## WORK TASK
Please copy the data below exactly; none of the pictures in it belong in the copy.

Images with keypoint coordinates:
————————
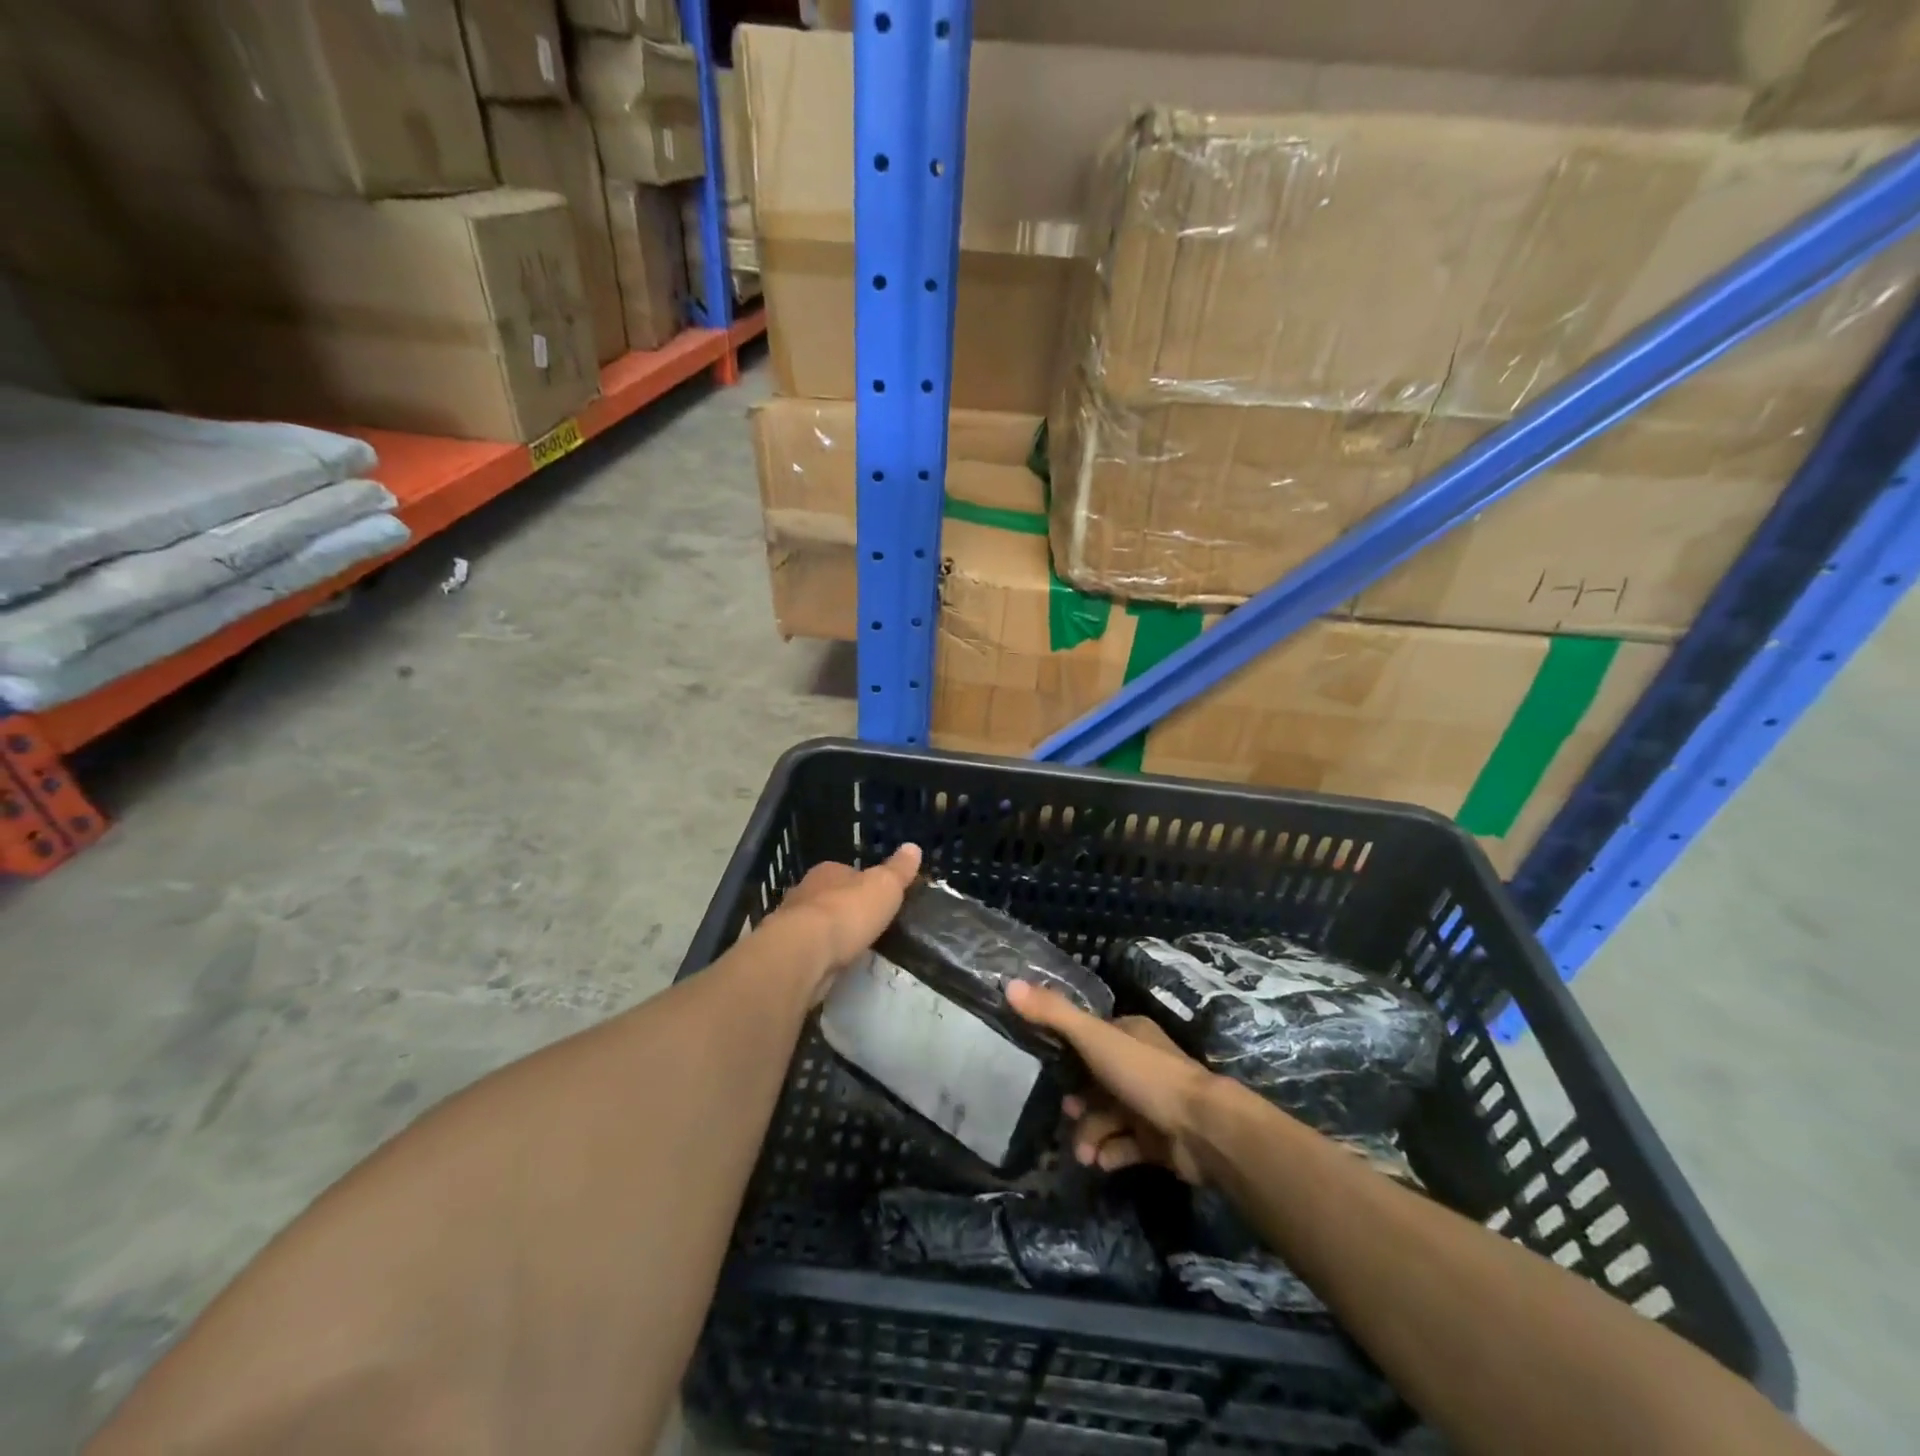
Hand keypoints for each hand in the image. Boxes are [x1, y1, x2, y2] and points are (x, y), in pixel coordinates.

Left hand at [764, 844, 921, 1000]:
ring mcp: (791, 923)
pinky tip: (834, 964)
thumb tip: (913, 846)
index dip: (862, 883)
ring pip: (816, 924)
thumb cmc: (848, 911)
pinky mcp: (787, 952)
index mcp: (828, 871)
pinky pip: (809, 949)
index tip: (877, 897)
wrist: (805, 952)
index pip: (847, 872)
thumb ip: (898, 870)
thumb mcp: (885, 886)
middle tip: (866, 924)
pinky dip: (820, 954)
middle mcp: (805, 891)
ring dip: (830, 933)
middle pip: (829, 896)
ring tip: (852, 947)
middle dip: (844, 908)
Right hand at [1006, 980, 1219, 1184]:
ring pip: (1109, 1116)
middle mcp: (1141, 1065)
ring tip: (1082, 1154)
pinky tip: (1099, 1162)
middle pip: (1097, 1081)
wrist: (1202, 1129)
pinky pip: (1125, 1146)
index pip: (1092, 1038)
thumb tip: (1010, 984)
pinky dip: (1110, 1153)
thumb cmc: (1145, 1075)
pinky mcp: (1159, 1141)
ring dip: (1090, 1134)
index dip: (1069, 1054)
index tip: (1047, 1070)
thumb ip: (1054, 1014)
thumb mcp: (1094, 1038)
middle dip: (1078, 1102)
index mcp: (1130, 1034)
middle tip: (1065, 1114)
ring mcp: (1152, 1104)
————————
## YOUR SOLUTION
Hand keypoints for each hand in the image. Boxes are [x1, y1, x2, y2] and points are (x, y), in pixel coordinates.

Left hand at [764, 844, 921, 1000]:
ring mcp: (791, 923)
pinky tip: (834, 964)
thumb tip: (913, 846)
index dip: (862, 883)
ring pip: (816, 924)
thumb cmc: (848, 911)
pinky mcp: (787, 952)
index mcp: (828, 871)
pinky pip: (809, 949)
index tip: (877, 897)
wrist: (805, 952)
index pip: (847, 872)
thumb ip: (898, 870)
thumb mcp: (885, 886)
middle tip: (866, 924)
pinky dip: (820, 954)
middle mcp: (805, 891)
ring dip: (830, 933)
middle pip: (829, 896)
ring tip: (852, 947)
middle dip: (844, 908)
Right hand at [1006, 980, 1219, 1184]:
ring pip: (1109, 1116)
middle mcp: (1141, 1065)
ring tip: (1082, 1154)
pinky tip: (1099, 1162)
middle pip: (1097, 1081)
wrist: (1202, 1129)
pinky pip: (1125, 1146)
index pip: (1092, 1038)
thumb tip: (1010, 984)
pinky dip: (1110, 1153)
thumb cmc: (1145, 1075)
pinky mcp: (1159, 1141)
ring dip: (1090, 1134)
index dip: (1069, 1054)
index tip: (1047, 1070)
thumb ip: (1054, 1014)
thumb mcp: (1094, 1038)
middle dip: (1078, 1102)
index mcp: (1130, 1034)
middle tip: (1065, 1114)
ring mcp: (1152, 1104)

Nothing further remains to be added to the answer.